4 Counsel for Intervenor stipulated that this was the fact, but he wanted it understood that his stipulation in this regard did not constitute agreement that January 5 was the date to be used in determining the thirty percent showing of interest required by Section 48-838(3).

5 Exhibit No. 7, however, was offered by Intervenor, and accepted, without objection.

6 Exhibit No. 2 actually shows a total of 414 names, but one exhibit, containing 15 names (D-2 on Exhibit No. 2), was never introduced into evidence.

7 Exhibit No. 2 shows 25 in this category, but one of these was included in the fifteen names on D-2, which have already been eliminated.
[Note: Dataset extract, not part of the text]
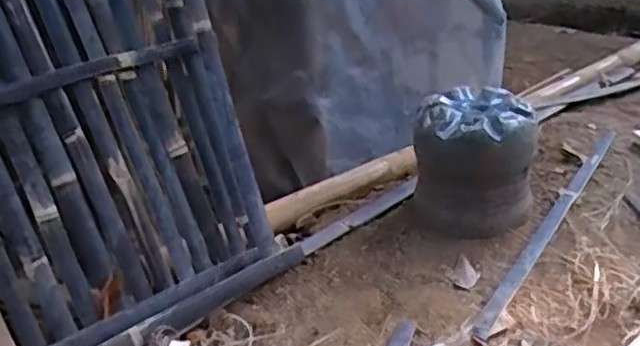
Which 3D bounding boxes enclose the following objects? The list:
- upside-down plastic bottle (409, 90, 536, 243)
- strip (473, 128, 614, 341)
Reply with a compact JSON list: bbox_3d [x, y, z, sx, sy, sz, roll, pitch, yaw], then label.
[{"bbox_3d":[0.313,-0.024,1.365,0.233,0.244,0.209,1,27,12],"label":"upside-down plastic bottle"},{"bbox_3d":[0.494,0.081,1.376,0.034,0.010,0.839,14,32,32],"label":"strip"}]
8 The identity of the names listed as "not legible" on Exhibit No. 2 has been established by the testimony and by agreement at the pre-trial conference.
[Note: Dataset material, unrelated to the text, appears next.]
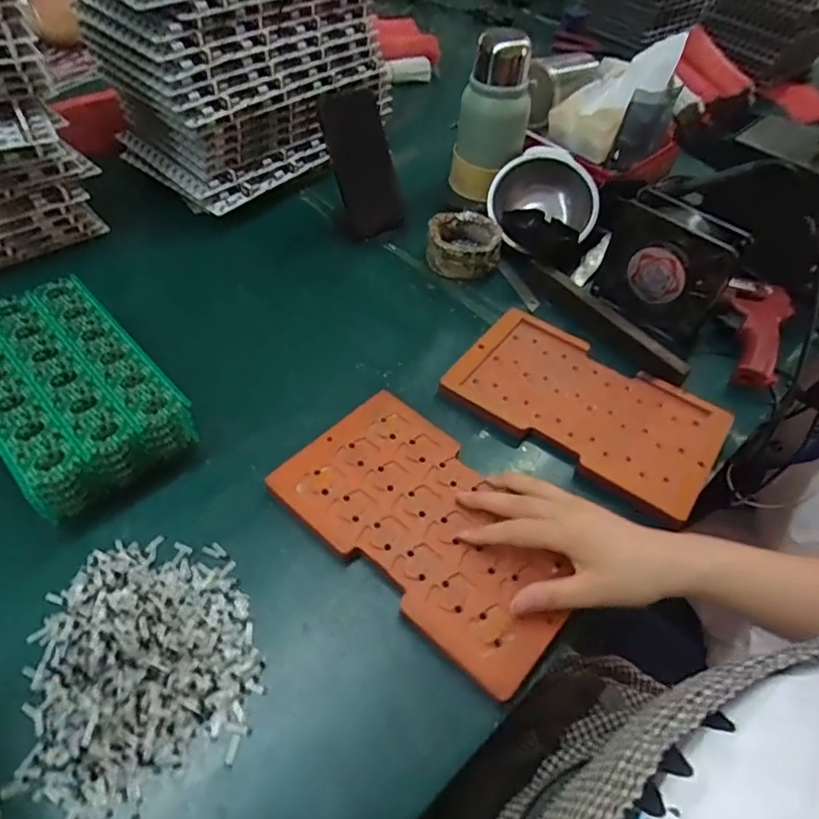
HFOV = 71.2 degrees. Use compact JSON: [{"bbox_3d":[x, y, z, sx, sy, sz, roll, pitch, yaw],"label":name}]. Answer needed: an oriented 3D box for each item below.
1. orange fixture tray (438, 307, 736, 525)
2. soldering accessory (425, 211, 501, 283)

9 All of the names in this category are quite common, such as Wm. A. and Wm. F. Smith, James A. and James F. Hall, Walter B. and Walter J. cooper, and Robert J. and Robert L. Hays. Furthermore, the testimony of John Mahr confirms the separate identity of the Novaks, Tripletts, Smiths and Freemans.

10 The Court, however, is not convinced that such strict proof is required by Section 48-838(3) and is giving careful consideration to handling the requirements of this statute administratively, like the National Labor Relations Board. After all, the signatures are not conclusive of who is to represent the employees, but are merely conclusive as to whether there is sufficient interest to justify the time and expense of a procedure to determine who is to represent the employees.
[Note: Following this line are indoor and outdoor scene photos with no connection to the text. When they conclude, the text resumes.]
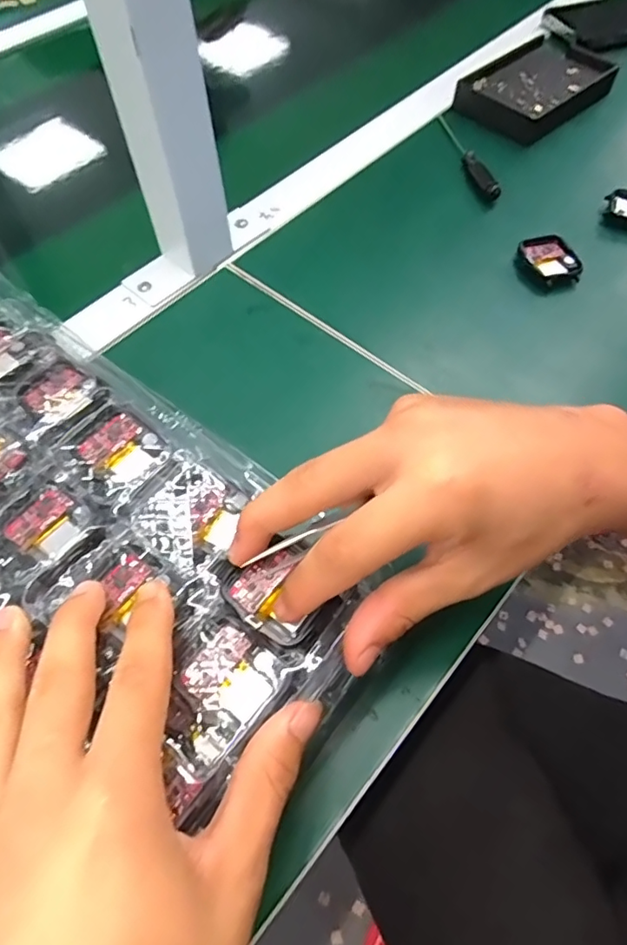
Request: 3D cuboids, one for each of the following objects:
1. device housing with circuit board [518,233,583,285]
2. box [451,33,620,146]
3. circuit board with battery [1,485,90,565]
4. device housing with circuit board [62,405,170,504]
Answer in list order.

The National Labor Relations Act. Section 9(c)(I), requires that a petition for certification allege that a "substantial number" of employees wish to be represented for collective bargaining. The National Labor Relations Board has interpreted "substantial" to mean thirty percent and doubtless this interpretation is responsible for the specific language of our statute. The purpose of the thirty percent requirement, according to the Board, is to "screen out those cases in which there is so little prospect of the petitioner winning an election, if directed, as not to warrant incurring the expense of further proceedings on the petition." Sheffield Corp. (1954) 108 NLRB 349, Plains Cooperative Oil Mill (1959) 123 NLRB 1709, Economy Furniture Co., (1959) 122 NLRB 1113, International Furniture Co. (1958) 119 NLRB 1462.

Along with this interpretation that a "substantial number" is thirty percent, the Board also decided that it would determine this requirement administratively, rather than by an evidentiary proceeding, and it has refused to allow evidence on this issue. Stokely Foods, Inc., 78 NLRB842. In O.D. Jennings & Co. (1946) 68NLRB 516, the Board declared that the thirty percent showing of interest is an administrative expedient only, "adopted by the Board to determine for itself whether or not further proceedings are warranted and to avoid needless dissipation of government's time, effort and funds."

The object and purpose of section 48-838(3) is also to screen out those representation cases where there is little chance of success and thus avoid needless dissipation of the court's time, effort and funds.

Thus, though the federal law requires a "substantial number" and ours says "thirty percent", the two laws are similar and have the same object and purpose. Furthermore, it is quite apparent that our law was copied after theirs, and the Nebraska Supreme Court has ruled that the decisions under the National Labor Relations act should be helpful to this Court. City of Grand Island v. American Federation of State, County, and Municipal Employees, AFL-CIO, et. al. , 186 Neb. 711. Under these circumstances, it would seem reasonable to treat and apply the two laws in a similar manner.

11 This exhibit actually has 8 names, but one of those (Whitney) is counted among the 10 who requested removal.

12 Plaintiff appears to have 304 valid signatures, and though the record is not completely clear regarding the exact number, we have no hesitancy in concluding that the figure exceeds the required number of 277.

13 Wages, insurance, longevity, hours of work, overtime, management rights.

14 The other party to the agreement apparently interpreted it differently. Both in its resolution of December 26 and its December 20 letter to Intervenor the City specified that the collective bargaining agreement between the parties would "expire on December 31, 1972."